## Data shown
# # # #

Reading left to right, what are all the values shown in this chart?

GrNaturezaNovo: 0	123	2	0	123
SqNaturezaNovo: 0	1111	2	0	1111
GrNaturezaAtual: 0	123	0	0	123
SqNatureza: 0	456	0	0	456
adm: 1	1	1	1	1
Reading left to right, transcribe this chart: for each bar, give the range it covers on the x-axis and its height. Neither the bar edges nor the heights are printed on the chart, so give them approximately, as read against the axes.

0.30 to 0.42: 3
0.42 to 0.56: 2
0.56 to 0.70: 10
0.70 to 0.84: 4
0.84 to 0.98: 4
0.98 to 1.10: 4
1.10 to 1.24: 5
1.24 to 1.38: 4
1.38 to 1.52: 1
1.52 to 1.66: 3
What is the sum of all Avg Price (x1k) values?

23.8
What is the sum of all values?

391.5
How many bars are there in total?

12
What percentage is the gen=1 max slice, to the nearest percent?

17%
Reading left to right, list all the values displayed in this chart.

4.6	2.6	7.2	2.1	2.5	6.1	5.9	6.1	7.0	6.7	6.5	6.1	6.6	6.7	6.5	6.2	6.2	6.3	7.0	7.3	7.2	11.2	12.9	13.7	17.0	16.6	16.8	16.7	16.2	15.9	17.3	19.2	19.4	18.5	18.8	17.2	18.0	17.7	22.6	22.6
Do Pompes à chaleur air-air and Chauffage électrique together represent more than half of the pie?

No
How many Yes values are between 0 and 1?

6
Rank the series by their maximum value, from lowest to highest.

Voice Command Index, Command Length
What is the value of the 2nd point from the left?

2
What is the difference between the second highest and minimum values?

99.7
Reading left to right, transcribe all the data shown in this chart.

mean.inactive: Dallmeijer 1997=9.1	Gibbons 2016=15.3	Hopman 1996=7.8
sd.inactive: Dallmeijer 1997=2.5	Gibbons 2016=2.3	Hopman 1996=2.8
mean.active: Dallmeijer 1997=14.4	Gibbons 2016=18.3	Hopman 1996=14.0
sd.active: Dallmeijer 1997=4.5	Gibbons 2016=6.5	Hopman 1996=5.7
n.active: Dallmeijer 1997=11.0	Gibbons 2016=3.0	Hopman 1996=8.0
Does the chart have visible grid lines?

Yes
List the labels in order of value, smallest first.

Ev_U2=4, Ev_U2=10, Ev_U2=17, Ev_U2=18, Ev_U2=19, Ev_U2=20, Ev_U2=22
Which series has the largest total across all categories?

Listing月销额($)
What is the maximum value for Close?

# # # #

## Task objective
Gather every line from the rows above that contains the word "Gibbons". Matches must have the same uppercase and lowercase letters.

## Answer box
mean.inactive: Dallmeijer 1997=9.1	Gibbons 2016=15.3	Hopman 1996=7.8
sd.inactive: Dallmeijer 1997=2.5	Gibbons 2016=2.3	Hopman 1996=2.8
mean.active: Dallmeijer 1997=14.4	Gibbons 2016=18.3	Hopman 1996=14.0
sd.active: Dallmeijer 1997=4.5	Gibbons 2016=6.5	Hopman 1996=5.7
n.active: Dallmeijer 1997=11.0	Gibbons 2016=3.0	Hopman 1996=8.0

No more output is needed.